--- Teks Bacaan ---
▼

Opini
NBA: Bicara Palestina, Karir Bisa Tamat!

Pada tahun 2014, Dwight Howard, pemain NBA yang tengah bersinar, memutuskan untuk mengungkapkan simpati terhadap Palestina lewat sebuah tweet: “Free Palestine.” Dalam sekejap, karirnya berada di ujung tanduk. Tidak disangka, sebuah kata-kata sederhana bisa mengancam kelangsungan profesi seorang bintang basket. Ternyata, berempati bisa lebih berisiko daripada sekadar mencetak poin.
“Free Palestine” bukan hanya sebuah tweet, melainkan langkah berani yang memperlihatkan betapa dunia olahraga dikuasai oleh kekuatan yang lebih besar dari sekadar permainan di lapangan. Howard, yang dikenal sebagai pribadi yang dekat dengan penggemar, hanya berniat untuk mendukung mereka. Namun, reaksi yang datang secepat kilat. NBA jelas tidak siap menghadapi tweet tersebut.
Sementara Howard berpikir bahwa dukungan kepada sesama manusia adalah hal yang normal, namun dunia NBA ternyata memiliki standar yang jauh lebih tinggi: jangan pernah menyentuh isu-isu sensitif yang dapat merusak citra perusahaan. Palestina? Itu adalah wilayah yang sangat dilarang untuk dikaitkan dengan nama NBA. Kalau bisa, cukup diam dan bermain bola saja.

▲

--- Tantangan 1 ---
Jawab pertanyaan berikut berdasarkan opini tentang Dwight Howard dan Palestina.
(a) Pada tahun berapa Dwight Howard menulis tweet tentang Palestina?
(b) Apa bunyi tweet tersebut?
(c) Standar apa yang dimiliki dunia NBA menurut opini itu?
--- Tantangan 2 ---
Lanjutkan opini tentang Dwight Howard dan Palestina dari bagian akhirnya.

--- Data Tercatat ---

▼

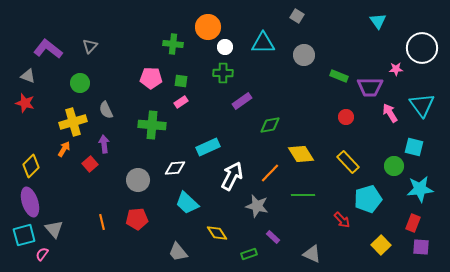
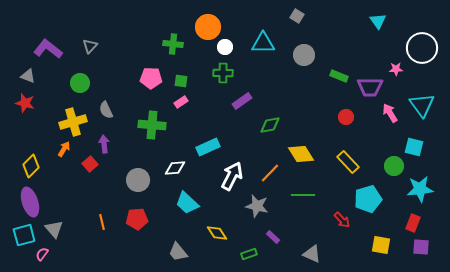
yellow square at (381, 245): rotated 36 degrees counterclockwise
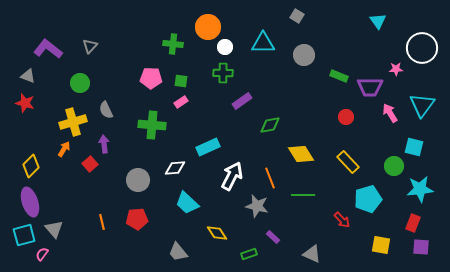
cyan triangle at (422, 105): rotated 12 degrees clockwise
orange line at (270, 173): moved 5 px down; rotated 65 degrees counterclockwise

▲

--- Hasil 1 ---
(a) Tahun 2014.
(b) “Free Palestine.”
(c) Jangan pernah menyentuh isu-isu sensitif yang dapat merusak citra perusahaan.

--- Hasil 2 ---
Memang, betapa ironisnya, NBA yang mempromosikan keanekaragaman dan kebebasan berpendapat, ternyata juga memiliki batasan tak tertulis. Batasan yang menyatakan bahwa Anda boleh berbicara tentang segala hal, kecuali ketika itu menyangkut Palestina. Dunia olahraga telah lama menjadi arena di mana pemain dipaksa menahan diri untuk tidak berbicara tentang isu yang lebih besar dari sekadar bola basket.
Dalam waktu singkat, Howard menerima peringatan keras. “Hapus tweet ini, atau hadapi konsekuensinya,” ujar para pejabat NBA. Namun, Howard yang bingung bertanya-tanya, apa yang salah dengan memberi dukungan kepada sesama manusia? Ternyata, menurut standar NBA, kebebasan berpendapat hanya berlaku dalam konteks yang aman—konteks yang tidak mengancam pendapatan mereka.
Dunia basket memang penuh dengan keseruan, tapi tak sedikit yang menyadari bahwa ada banyak peraturan tak tertulis yang mengatur langkah para pemainnya. Salah satunya adalah: “Jangan menyentuh isu yang berpotensi merusak bisnis.” Dan jika Anda tidak mengikuti aturan ini, Anda bisa menjadi korban pertama dari sistem yang sebenarnya menganggap Anda hanya sebagai aset.
Tentu saja, tidak hanya Howard yang merasakan tekanan ini. Banyak pemain NBA lainnya, baik yang aktif maupun yang sudah pensiun, menghadapi situasi serupa. Mereka mendapati diri mereka berada di bawah sorotan, bukan karena permainan mereka, tetapi karena pendapat politik yang mereka sampaikan. Berbicara tentang Palestina? Jangan harap mendapatkan dukungan penuh dari liga yang mengutamakan keuntungan.
Setelah Howard menarik kembali tweet-nya, kisah ini seakan hilang begitu saja dari pemberitaan. Namun, bagi banyak orang, ini adalah pengingat bahwa dalam dunia olahraga, opini publik bisa menjadi alat yang lebih ampuh dari sekadar skill bermain bola. Tentu saja, yang lebih penting adalah menjaga status quo dan tidak menyentuh topik-topik yang bisa memicu kontroversi.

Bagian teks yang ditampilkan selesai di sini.